***** DATASET RECORDS *****

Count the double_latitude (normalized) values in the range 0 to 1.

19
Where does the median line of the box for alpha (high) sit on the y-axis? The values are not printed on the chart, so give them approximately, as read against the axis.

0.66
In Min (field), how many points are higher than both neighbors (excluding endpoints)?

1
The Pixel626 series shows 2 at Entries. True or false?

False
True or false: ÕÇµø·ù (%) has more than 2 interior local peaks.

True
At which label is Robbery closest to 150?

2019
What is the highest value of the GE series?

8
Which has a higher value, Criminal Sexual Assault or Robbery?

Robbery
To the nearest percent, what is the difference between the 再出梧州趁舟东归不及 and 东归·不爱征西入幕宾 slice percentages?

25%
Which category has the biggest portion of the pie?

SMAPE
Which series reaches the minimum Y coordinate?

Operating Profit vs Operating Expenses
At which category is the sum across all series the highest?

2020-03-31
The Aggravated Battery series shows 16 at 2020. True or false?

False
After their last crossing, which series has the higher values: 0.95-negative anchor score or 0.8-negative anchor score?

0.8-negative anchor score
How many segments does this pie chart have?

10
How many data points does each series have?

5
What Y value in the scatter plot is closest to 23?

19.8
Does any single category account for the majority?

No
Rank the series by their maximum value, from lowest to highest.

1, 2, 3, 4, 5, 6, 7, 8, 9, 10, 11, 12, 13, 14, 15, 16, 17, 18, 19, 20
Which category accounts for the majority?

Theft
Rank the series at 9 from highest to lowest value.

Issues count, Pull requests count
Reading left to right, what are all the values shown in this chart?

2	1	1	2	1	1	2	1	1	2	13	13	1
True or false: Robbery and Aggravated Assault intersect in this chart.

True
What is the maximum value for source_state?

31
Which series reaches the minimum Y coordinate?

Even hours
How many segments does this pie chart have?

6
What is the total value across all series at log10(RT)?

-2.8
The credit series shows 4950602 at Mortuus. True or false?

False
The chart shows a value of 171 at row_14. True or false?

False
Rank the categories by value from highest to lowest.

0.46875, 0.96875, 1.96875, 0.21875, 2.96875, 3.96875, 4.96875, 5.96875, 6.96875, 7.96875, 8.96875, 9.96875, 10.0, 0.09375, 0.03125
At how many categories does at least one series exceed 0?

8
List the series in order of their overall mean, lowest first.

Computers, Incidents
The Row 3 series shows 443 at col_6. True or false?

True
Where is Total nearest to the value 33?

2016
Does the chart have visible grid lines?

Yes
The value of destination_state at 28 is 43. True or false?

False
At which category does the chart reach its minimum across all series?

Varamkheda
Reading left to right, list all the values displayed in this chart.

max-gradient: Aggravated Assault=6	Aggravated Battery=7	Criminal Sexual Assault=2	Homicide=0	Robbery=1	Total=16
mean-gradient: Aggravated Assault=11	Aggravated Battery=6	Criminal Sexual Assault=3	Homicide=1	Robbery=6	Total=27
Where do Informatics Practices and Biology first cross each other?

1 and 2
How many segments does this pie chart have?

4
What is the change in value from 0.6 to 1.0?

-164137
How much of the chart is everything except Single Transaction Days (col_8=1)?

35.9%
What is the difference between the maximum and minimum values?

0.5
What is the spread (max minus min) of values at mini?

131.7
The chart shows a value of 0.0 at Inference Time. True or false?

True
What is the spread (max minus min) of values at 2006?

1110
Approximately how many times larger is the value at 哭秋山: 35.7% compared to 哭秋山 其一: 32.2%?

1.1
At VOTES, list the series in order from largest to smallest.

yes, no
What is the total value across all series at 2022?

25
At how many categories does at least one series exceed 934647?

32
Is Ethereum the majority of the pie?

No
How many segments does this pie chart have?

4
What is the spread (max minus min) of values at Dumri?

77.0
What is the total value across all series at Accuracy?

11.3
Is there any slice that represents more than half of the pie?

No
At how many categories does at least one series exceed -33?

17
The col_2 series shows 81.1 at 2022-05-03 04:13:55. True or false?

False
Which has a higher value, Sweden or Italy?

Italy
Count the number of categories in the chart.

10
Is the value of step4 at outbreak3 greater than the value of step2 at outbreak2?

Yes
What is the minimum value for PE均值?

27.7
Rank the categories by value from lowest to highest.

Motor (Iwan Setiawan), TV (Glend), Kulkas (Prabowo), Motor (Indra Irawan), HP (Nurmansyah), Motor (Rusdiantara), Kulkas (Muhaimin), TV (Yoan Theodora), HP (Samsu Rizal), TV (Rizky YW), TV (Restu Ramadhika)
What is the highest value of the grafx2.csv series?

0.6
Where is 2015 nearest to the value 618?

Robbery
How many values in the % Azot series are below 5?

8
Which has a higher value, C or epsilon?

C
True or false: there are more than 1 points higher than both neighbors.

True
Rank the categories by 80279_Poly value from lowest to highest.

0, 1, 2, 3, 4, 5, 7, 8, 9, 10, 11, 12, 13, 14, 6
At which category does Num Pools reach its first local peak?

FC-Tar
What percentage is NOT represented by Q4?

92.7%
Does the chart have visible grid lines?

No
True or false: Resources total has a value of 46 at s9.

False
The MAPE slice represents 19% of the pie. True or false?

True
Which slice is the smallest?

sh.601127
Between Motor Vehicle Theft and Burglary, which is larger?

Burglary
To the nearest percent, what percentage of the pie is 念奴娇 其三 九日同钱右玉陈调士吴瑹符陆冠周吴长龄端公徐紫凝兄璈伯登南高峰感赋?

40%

*****

**ABOUT THIS TASK:**
Reproduce all of the lines above character for character, without changing anything.

**OUTPUT FOR THIS TASK:**
Count the double_latitude (normalized) values in the range 0 to 1.

19
Where does the median line of the box for alpha (high) sit on the y-axis? The values are not printed on the chart, so give them approximately, as read against the axis.

0.66
In Min (field), how many points are higher than both neighbors (excluding endpoints)?

1
The Pixel626 series shows 2 at Entries. True or false?

False
True or false: ÕÇµø·ù (%) has more than 2 interior local peaks.

True
At which label is Robbery closest to 150?

2019
What is the highest value of the GE series?

8
Which has a higher value, Criminal Sexual Assault or Robbery?

Robbery
To the nearest percent, what is the difference between the 再出梧州趁舟东归不及 and 东归·不爱征西入幕宾 slice percentages?

25%
Which category has the biggest portion of the pie?

SMAPE
Which series reaches the minimum Y coordinate?

Operating Profit vs Operating Expenses
At which category is the sum across all series the highest?

2020-03-31
The Aggravated Battery series shows 16 at 2020. True or false?

False
After their last crossing, which series has the higher values: 0.95-negative anchor score or 0.8-negative anchor score?

0.8-negative anchor score
How many segments does this pie chart have?

10
How many data points does each series have?

5
What Y value in the scatter plot is closest to 23?

19.8
Does any single category account for the majority?

No
Rank the series by their maximum value, from lowest to highest.

1, 2, 3, 4, 5, 6, 7, 8, 9, 10, 11, 12, 13, 14, 15, 16, 17, 18, 19, 20
Which category accounts for the majority?

Theft
Rank the series at 9 from highest to lowest value.

Issues count, Pull requests count
Reading left to right, what are all the values shown in this chart?

2	1	1	2	1	1	2	1	1	2	13	13	1
True or false: Robbery and Aggravated Assault intersect in this chart.

True
What is the maximum value for source_state?

31
Which series reaches the minimum Y coordinate?

Even hours
How many segments does this pie chart have?

6
What is the total value across all series at log10(RT)?

-2.8
The credit series shows 4950602 at Mortuus. True or false?

False
The chart shows a value of 171 at row_14. True or false?

False
Rank the categories by value from highest to lowest.

0.46875, 0.96875, 1.96875, 0.21875, 2.96875, 3.96875, 4.96875, 5.96875, 6.96875, 7.96875, 8.96875, 9.96875, 10.0, 0.09375, 0.03125
At how many categories does at least one series exceed 0?

8
List the series in order of their overall mean, lowest first.

Computers, Incidents
The Row 3 series shows 443 at col_6. True or false?

True
Where is Total nearest to the value 33?

2016
Does the chart have visible grid lines?

Yes
The value of destination_state at 28 is 43. True or false?

False
At which category does the chart reach its minimum across all series?

Varamkheda
Reading left to right, list all the values displayed in this chart.

max-gradient: Aggravated Assault=6	Aggravated Battery=7	Criminal Sexual Assault=2	Homicide=0	Robbery=1	Total=16
mean-gradient: Aggravated Assault=11	Aggravated Battery=6	Criminal Sexual Assault=3	Homicide=1	Robbery=6	Total=27
Where do Informatics Practices and Biology first cross each other?

1 and 2
How many segments does this pie chart have?

4
What is the change in value from 0.6 to 1.0?

-164137
How much of the chart is everything except Single Transaction Days (col_8=1)?

35.9%
What is the difference between the maximum and minimum values?

0.5
What is the spread (max minus min) of values at mini?

131.7
The chart shows a value of 0.0 at Inference Time. True or false?

True
What is the spread (max minus min) of values at 2006?

1110
Approximately how many times larger is the value at 哭秋山: 35.7% compared to 哭秋山 其一: 32.2%?

1.1
At VOTES, list the series in order from largest to smallest.

yes, no
What is the total value across all series at 2022?

25
At how many categories does at least one series exceed 934647?

32
Is Ethereum the majority of the pie?

No
How many segments does this pie chart have?

4
What is the spread (max minus min) of values at Dumri?

77.0
What is the total value across all series at Accuracy?

11.3
Is there any slice that represents more than half of the pie?

No
At how many categories does at least one series exceed -33?

17
The col_2 series shows 81.1 at 2022-05-03 04:13:55. True or false?

False
Which has a higher value, Sweden or Italy?

Italy
Count the number of categories in the chart.

10
Is the value of step4 at outbreak3 greater than the value of step2 at outbreak2?

Yes
What is the minimum value for PE均值?

27.7
Rank the categories by value from lowest to highest.

Motor (Iwan Setiawan), TV (Glend), Kulkas (Prabowo), Motor (Indra Irawan), HP (Nurmansyah), Motor (Rusdiantara), Kulkas (Muhaimin), TV (Yoan Theodora), HP (Samsu Rizal), TV (Rizky YW), TV (Restu Ramadhika)
What is the highest value of the grafx2.csv series?

0.6
Where is 2015 nearest to the value 618?

Robbery
How many values in the % Azot series are below 5?

8
Which has a higher value, C or epsilon?

C
True or false: there are more than 1 points higher than both neighbors.

True
Rank the categories by 80279_Poly value from lowest to highest.

0, 1, 2, 3, 4, 5, 7, 8, 9, 10, 11, 12, 13, 14, 6
At which category does Num Pools reach its first local peak?

FC-Tar
What percentage is NOT represented by Q4?

92.7%
Does the chart have visible grid lines?

No
True or false: Resources total has a value of 46 at s9.

False
The MAPE slice represents 19% of the pie. True or false?

True
Which slice is the smallest?

sh.601127
Between Motor Vehicle Theft and Burglary, which is larger?

Burglary
To the nearest percent, what percentage of the pie is 念奴娇 其三 九日同钱右玉陈调士吴瑹符陆冠周吴长龄端公徐紫凝兄璈伯登南高峰感赋?

40%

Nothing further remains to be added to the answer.